'They'd hood you... they'd grab you and take you into this dark room'
The stories that emerge from World Cup training camps are seldom pleasant, but few nations will be able to rival the lengths that Michael Cheika went to before the 2015 showcase.
While it was a tournament that went well for the Wallabies, as they reached the final, it began with what Adam Ashley-Cooper recently described as “kidnapping blokes and interviewing them in an interrogation environment.”
Joining the latest episode of RugbyPass TV’s Boks Office in collaboration with The KOKO Show, Matt Giteau, Ashley-Cooper and Drew Mitchell went into detail about the former Wallabies coach’s methods to see “how aligned” the group were. All three started in the 34-17 loss to the All Blacks in the final at Twickenham a few weeks later.
Their experiences then inspired Schalk Burger to discuss a similar test prior to the 2003 World Cup with the infamous Camp Staaldraad.
Cheika took the helm at Leicester Tigers this summer, so we wait to see if similar stories emerge in due course.
“I wasn’t necessarily kidnapped, I just go interviewed,” Ashley-Cooper said.
“Basically, I think [Cheika] just wanted to kind of test the group around being interviewed, what you’d give away,” he continued. “Because I think for him it was about how aligned are the group. And also for him, creating a shared experience. So he had this way of mixing things up in terms of prep to make it memorable and I don’t know if you can get any more memorable than kidnapping blokes and interviewing them in an interrogation environment.”

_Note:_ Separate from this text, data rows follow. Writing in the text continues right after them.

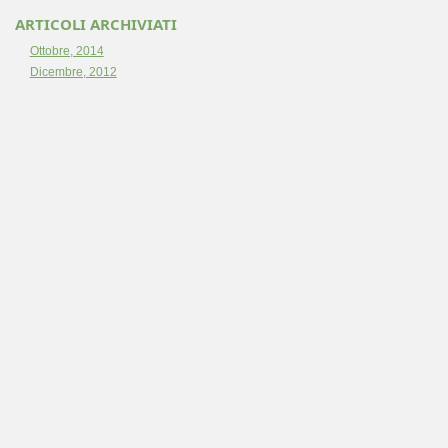
ARTICOLI ARCHIVIATI
Ottobre, 2014
Dicembre, 2012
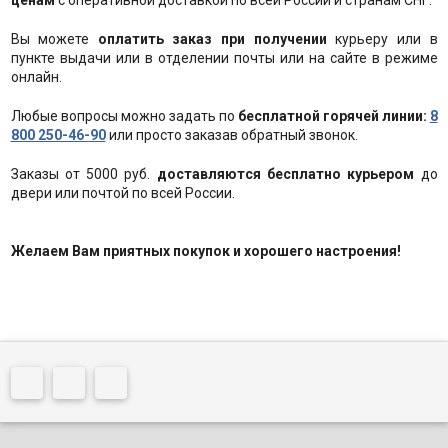
ценам
с оперативной доставкой по всей России и странам СНГ.
Вы можете
оплатить заказ при получении
курьеру или в
пункте выдачи или в отделении почты или на сайте в режиме
онлайн.
Любые вопросы можно задать по
бесплатной горячей линии:
8
800 250-46-90
или просто заказав обратный звонок.
Заказы от 5000 руб.
доставляются бесплатно курьером
до
двери или почтой по всей России.
Желаем Вам приятных покупок и хорошего настроения!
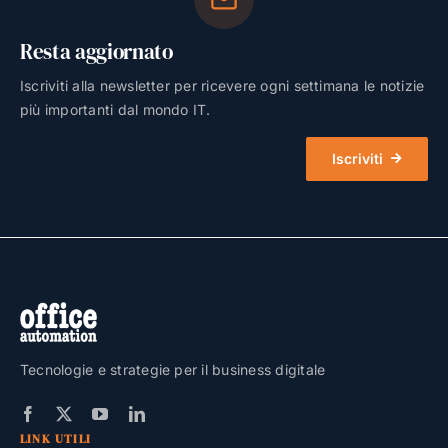
Resta aggiornato
Iscriviti alla newsletter per ricevere ogni settimana le notizie
più importanti dal mondo IT.
Iscriviti
Tecnologie e strategie per il business digitale
LINK UTILI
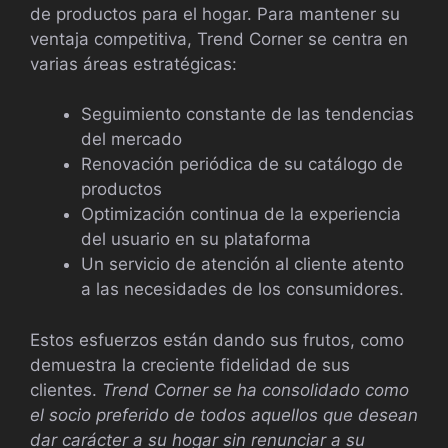
de productos para el hogar. Para mantener su
ventaja competitiva, Trend Corner se centra en
varias áreas estratégicas:
Seguimiento constante de las tendencias
del mercado
Renovación periódica de su catálogo de
productos
Optimización continua de la experiencia
del usuario en su plataforma
Un servicio de atención al cliente atento
a las necesidades de los consumidores.
Estos esfuerzos están dando sus frutos, como
demuestra la creciente fidelidad de sus
clientes.
Trend Corner se ha consolidado como
el socio preferido de todos aquellos que desean
dar carácter a su hogar sin renunciar a su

Mitchell added: “He had a group of guys who came and said ‘you’ve got to meet here’ and they’d grab you and take you into this dark room, they’d hood you and then go into a dark room. All of a sudden they take the hood off and there’s a bloke in black just talking to you with a camera.”
Ashley-Cooper continued: “Bright lights in your face. You couldn’t see anyone behind and Cheika was in the back of the room.
“His big thing is he wanted to test how strong the group was,” Giteau added. “The guy interviewing said ‘don’t say anything’, not to tell anyone. There were maybe five or six blokes that were interviewed and until this guy came out later in this team meeting, no one had spoken about it. So it showed that they were tight.”